Source excerpt =
··········
FairCloud:
Sharing the Network in Cloud Computing
In cloud computing, networks are shared in a best-effort manner
making it hard for both tenants & cloud providers to reason about
how network resources are allocated. The reason networks are more
difficult to share is because the network allocation of a VM X depends
not only on the VMs running on the same machines as X, but also other
VMs that X communicates with and the cross-traffic on each link used by
X.
The work identifies the desirable requirements for bandwidth
allocation across multiple tenants:
- min-guarantee: provide a minimum absolute bandwidth guarantee for
each VM. This is key for achieving predictable app performance.
- high utilization: do not leave network resources underutilized when
there is unsatisfied demand. Important for throughput-sensitive apps
like MapReduce.
- network proportionality: share bandwidth between tenants based on
their payments, like CPU & memory resources.
Fully utilized links are termed as congested links.
There is a hard trade-off between achieving network proportionality
& providing each VM a useful bandwidth guarantee. Given a network
proportional allocation, a tenant can arbitrarily reduce another
tenant’s bandwidth by increasing the number of VMs communicating with a
VM.
Even in the absence of the min-guarantee requirement, there is a
tradeoff between network proportionality and high utilization. This is
because a tenant might be disincentivized to use an uncongested path due
to decrease in the tenant’s network propotional allocation along a
congested link. This hurts overall network utilization. In other words,
there are no utilization incentives for such network proportional
allocation.
- Congestion Proportionality: network proportionality restricted to
congested paths that involve more than one tenant. But even here, a
tenant can modify her demand to get a higher allocation & decrease
system utilization - i.e. not strategy proof.
··········
The input =
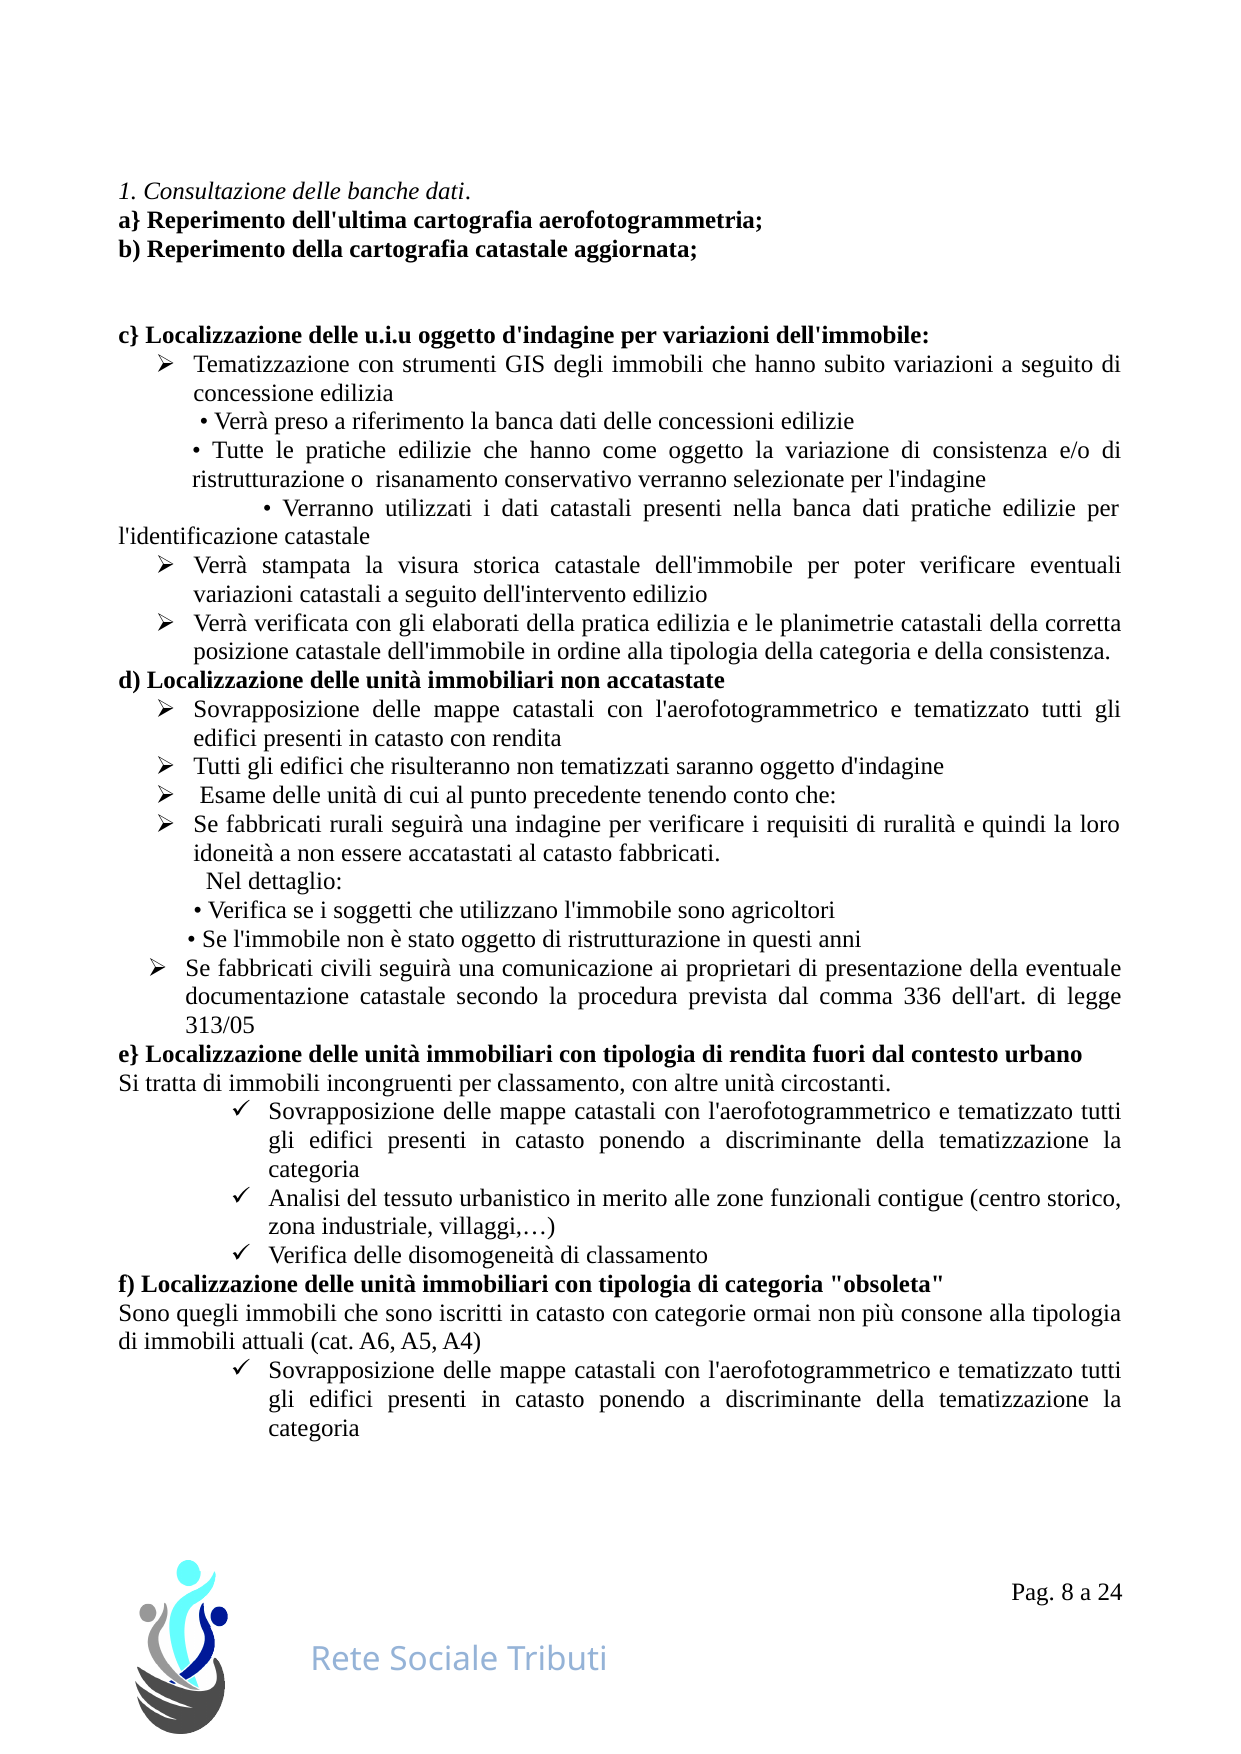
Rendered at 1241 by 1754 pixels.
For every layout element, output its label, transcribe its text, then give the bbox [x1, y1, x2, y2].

list Esame delle unità di cui al punto precedente tenendo conto che: [156, 780, 1122, 809]
text a} Reperimento dell'ultima cartografia aerofotogrammetria; [118, 205, 1122, 234]
list Verrà verificata con gli elaborati della pratica edilizia e le planimetrie catastali della corretta posizione catastale dell'immobile in ordine alla tipologia della categoria e della consistenza. [156, 608, 1122, 665]
text e} Localizzazione delle unità immobiliari con tipologia di rendita fuori dal contesto urbano [118, 1039, 1122, 1068]
list Sovrapposizione delle mappe catastali con l'aerofotogrammetrico e tematizzato tutti gli edifici presenti in catasto con rendita [156, 694, 1122, 751]
list Sovrapposizione delle mappe catastali con l'aerofotogrammetrico e tematizzato tutti gli edifici presenti in catasto ponendo a discriminante della tematizzazione la categoria [231, 1355, 1122, 1441]
list Tutti gli edifici che risulteranno non tematizzati saranno oggetto d'indagine [156, 751, 1122, 780]
text Sono quegli immobili che sono iscritti in catasto con categorie ormai non più consone alla tipologia di immobili attuali (cat. A6, A5, A4) [118, 1298, 1122, 1355]
text 1. Consultazione delle banche dati. [118, 176, 1122, 205]
list Verrà stampata la visura storica catastale dell'immobile per poter verificare eventuali variazioni catastali a seguito dell'intervento edilizio [156, 550, 1122, 608]
text • Verifica se i soggetti che utilizzano l'immobile sono agricoltori [118, 895, 1122, 924]
text • Tutte le pratiche edilizie che hanno come oggetto la variazione di consistenza e/o di ristrutturazione o risanamento conservativo verranno selezionate per l'indagine [192, 435, 1122, 493]
list Se fabbricati civili seguirà una comunicazione ai proprietari di presentazione della eventuale documentazione catastale secondo la procedura prevista dal comma 336 dell'art. di legge 313/05 [148, 953, 1122, 1039]
text b) Reperimento della cartografia catastale aggiornata; [118, 234, 1122, 263]
text Nel dettaglio: [118, 866, 1122, 895]
list Tematizzazione con strumenti GIS degli immobili che hanno subito variazioni a seguito di concessione edilizia [156, 349, 1122, 406]
text c} Localizzazione delle u.i.u oggetto d'indagine per variazioni dell'immobile: [118, 320, 1122, 349]
list Sovrapposizione delle mappe catastali con l'aerofotogrammetrico e tematizzato tutti gli edifici presenti in catasto ponendo a discriminante della tematizzazione la categoria [231, 1096, 1122, 1183]
list Verifica delle disomogeneità di classamento [231, 1240, 1122, 1269]
text • Se l'immobile non è stato oggetto di ristrutturazione in questi anni [118, 924, 1122, 953]
text f) Localizzazione delle unità immobiliari con tipologia di categoria "obsoleta" [118, 1269, 1122, 1298]
list Analisi del tessuto urbanistico in merito alle zone funzionali contigue (centro storico, zona industriale, villaggi,…) [231, 1183, 1122, 1240]
picture [134, 1562, 228, 1754]
text Si tratta di immobili incongruenti per classamento, con altre unità circostanti. [118, 1068, 1122, 1096]
text d) Localizzazione delle unità immobiliari non accatastate [118, 665, 1122, 694]
text • Verranno utilizzati i dati catastali presenti nella banca dati pratiche edilizie per l'identificazione catastale [118, 493, 1122, 550]
text • Verrà preso a riferimento la banca dati delle concessioni edilizie [118, 406, 1122, 435]
list Se fabbricati rurali seguirà una indagine per verificare i requisiti di ruralità e quindi la loro idoneità a non essere accatastati al catasto fabbricati. [156, 809, 1122, 866]
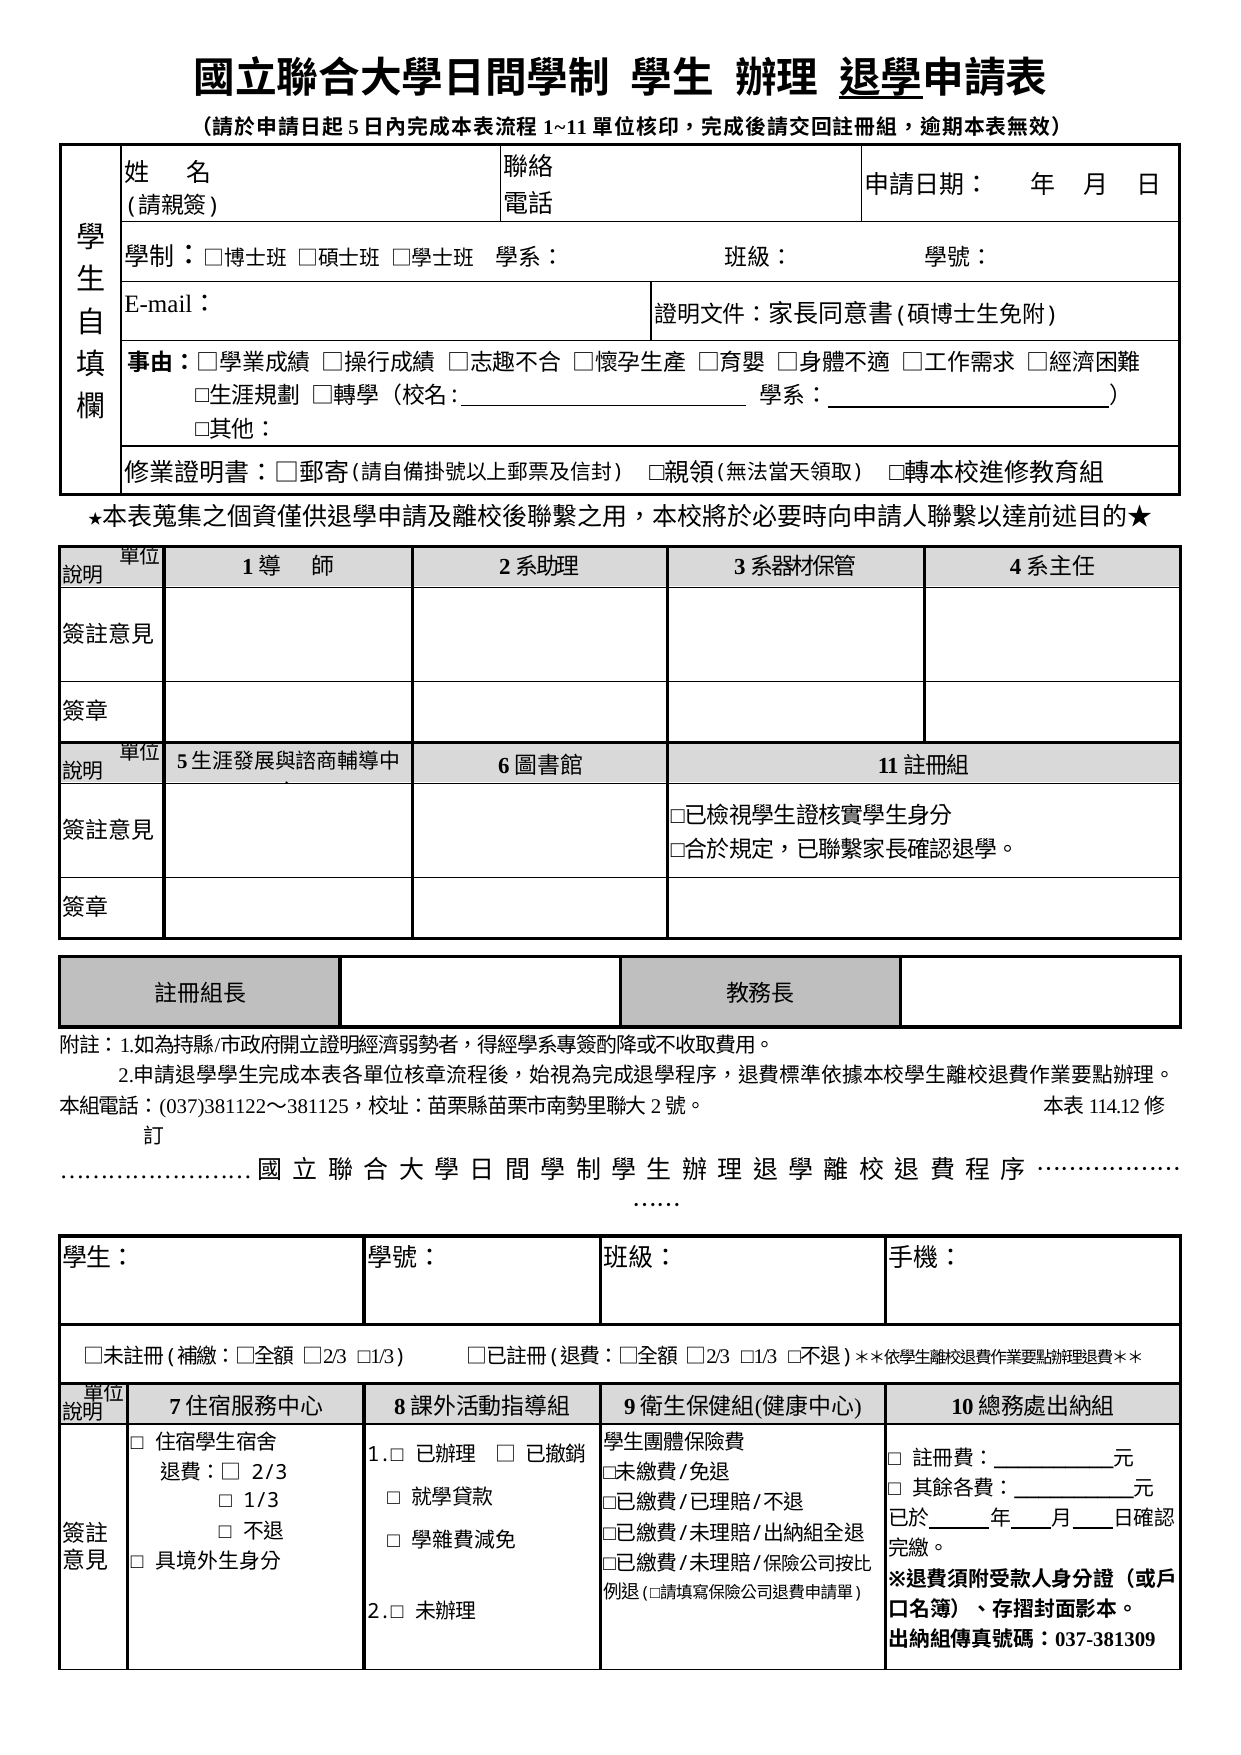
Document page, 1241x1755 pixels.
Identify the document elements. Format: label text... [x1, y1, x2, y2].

table_cell 9衛生保健組(健康中心) [602, 1385, 884, 1423]
table_cell 簽註意見 [61, 588, 162, 681]
table_cell 單位 說明 [61, 1385, 126, 1423]
table_header 單位 說明 [61, 548, 162, 586]
table_cell [166, 682, 411, 741]
table_cell [414, 682, 666, 741]
table_header 2系助理 [414, 548, 666, 586]
table_header 3系器材保管 [669, 548, 923, 586]
table_header 班級： [602, 1238, 884, 1323]
table_cell □ 住宿學生宿舍 退費：□ 2/3 □ 1/3 □ 不退 □ 具境外生身分 [129, 1425, 362, 1669]
table_cell 學制：□博士班 □碩士班 □學士班 學系： 班級： 學號： [122, 222, 1178, 281]
table_cell [414, 588, 666, 681]
table_header 學生自填欄 [62, 146, 120, 493]
table_cell 單位 說明 [61, 744, 162, 782]
table_header 教務長 [622, 958, 899, 1025]
table_cell 7住宿服務中心 [129, 1385, 362, 1423]
table_cell 證明文件：家長同意書(碩博士生免附) [652, 282, 1178, 340]
text （請於申請日起5日內完成本表流程1~11單位核印，完成後請交回註冊組，逾期本表無效） [59, 101, 1181, 142]
table_cell [669, 682, 923, 741]
table_header 學生： [61, 1238, 362, 1323]
table_cell 6圖書館 [414, 744, 666, 782]
text 本組電話：(037)381122～381125，校址：苗栗縣苗栗市南勢里聯大2號。 本表114.12修訂 [59, 1089, 1181, 1149]
table_cell 事由：□學業成績 □操行成績 □志趣不合 □懷孕生產 □育嬰 □身體不適 □工作需求 □經濟困難 □生涯規劃 □轉學（校名: 學系： ） □其他： [122, 341, 1178, 445]
table_cell 1.□ 已辦理 □ 已撤銷 □ 就學貸款 □ 學雜費減免 2.□ 未辦理 [366, 1425, 599, 1669]
table_cell [414, 784, 666, 877]
table_cell [926, 588, 1179, 681]
table_header 4系主任 [926, 548, 1179, 586]
table_cell □ 註冊費：__________元 □ 其餘各費：__________元 已於 年 月 日確認完繳。 ※退費須附受款人身分證（或戶口名簿）、存摺封面影本。 出納組傳真號碼：037-381309 [887, 1425, 1179, 1669]
table_header 學號： [366, 1238, 599, 1323]
table_cell [926, 682, 1179, 741]
table_cell [166, 784, 411, 877]
table_cell [669, 878, 1179, 937]
table_cell 10總務處出納組 [887, 1385, 1179, 1423]
text 附註：1.如為持縣/市政府開立證明經濟弱勢者，得經學系專簽酌降或不收取費用。 [59, 1029, 1181, 1059]
table_cell 修業證明書：□郵寄(請自備掛號以上郵票及信封) □親領(無法當天領取) □轉本校進修教育組 [122, 447, 1178, 493]
table_cell E-mail： [122, 282, 650, 340]
table_header 註冊組長 [61, 958, 338, 1025]
table_cell 8課外活動指導組 [366, 1385, 599, 1423]
table_header 手機： [887, 1238, 1179, 1323]
table_cell 簽章 [61, 682, 162, 741]
table_cell [166, 878, 411, 937]
table_cell [166, 588, 411, 681]
table_cell [669, 588, 923, 681]
table_header [902, 958, 1179, 1025]
table_cell 簽章 [61, 878, 162, 937]
table_cell [414, 878, 666, 937]
table_cell □已檢視學生證核實學生身分 □合於規定，已聯繫家長確認退學。 [669, 784, 1179, 877]
text 2.申請退學學生完成本表各單位核章流程後，始視為完成退學程序，退費標準依據本校學生離校退費作業要點辦理。 [118, 1059, 1181, 1089]
text …………………… 國 立 聯 合 大 學 日 間 學 制 學 生 辦 理 退 學 離 校 退 費 程 序 …………………… [59, 1149, 1181, 1222]
table_cell 11註冊組 [669, 744, 1179, 782]
table_cell 簽註意見 [61, 784, 162, 877]
text 國立聯合大學日間學制 學生 辦理 退學申請表 [59, 59, 1181, 101]
table_header 1導 師 [166, 548, 411, 586]
table_cell 5生涯發展與諮商輔導中心 [166, 744, 411, 782]
text ★本表蒐集之個資僅供退學申請及離校後聯繫之用，本校將於必要時向申請人聯繫以達前述目的★ [59, 496, 1181, 532]
table_header 姓 名 (請親簽) [122, 146, 500, 221]
table_cell 簽註 意見 [61, 1425, 126, 1669]
table_header [342, 958, 619, 1025]
table_cell □未註冊(補繳：□全額 □2/3 □1/3) □已註冊(退費：□全額 □2/3 □1/3 □不退)＊＊依學生離校退費作業要點辦理退費＊＊ [61, 1326, 1179, 1382]
table_header 申請日期： 年 月 日 [862, 146, 1178, 221]
table_cell 學生團體保險費 □未繳費/免退 □已繳費/已理賠/不退 □已繳費/未理賠/出納組全退 □已繳費/未理賠/保險公司按比例退(□請填寫保險公司退費申請單) [602, 1425, 884, 1669]
table_header 聯絡 電話 [501, 146, 861, 221]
··········
Problems to solve =
A - Shorten the paragraph of the FairCloud notes that begins "Even in the absence of the min-guarantee requirement" while keeping its main facts.
B - Report every line of the records that contains the string "Reperimento". Letter case counts.
The FairCloud notes and the records have no connection to each other.

Responses =
A - Even without a min-guarantee, network proportionality conflicts with high utilization. A tenant may avoid an uncongested path because using it would lower that tenant's proportional allocation on a congested link. This lowers overall network utilization, so network proportional allocation gives no incentive to use the network fully.

B -
text a} Reperimento dell'ultima cartografia aerofotogrammetria; [118, 205, 1122, 234]
text b) Reperimento della cartografia catastale aggiornata; [118, 234, 1122, 263]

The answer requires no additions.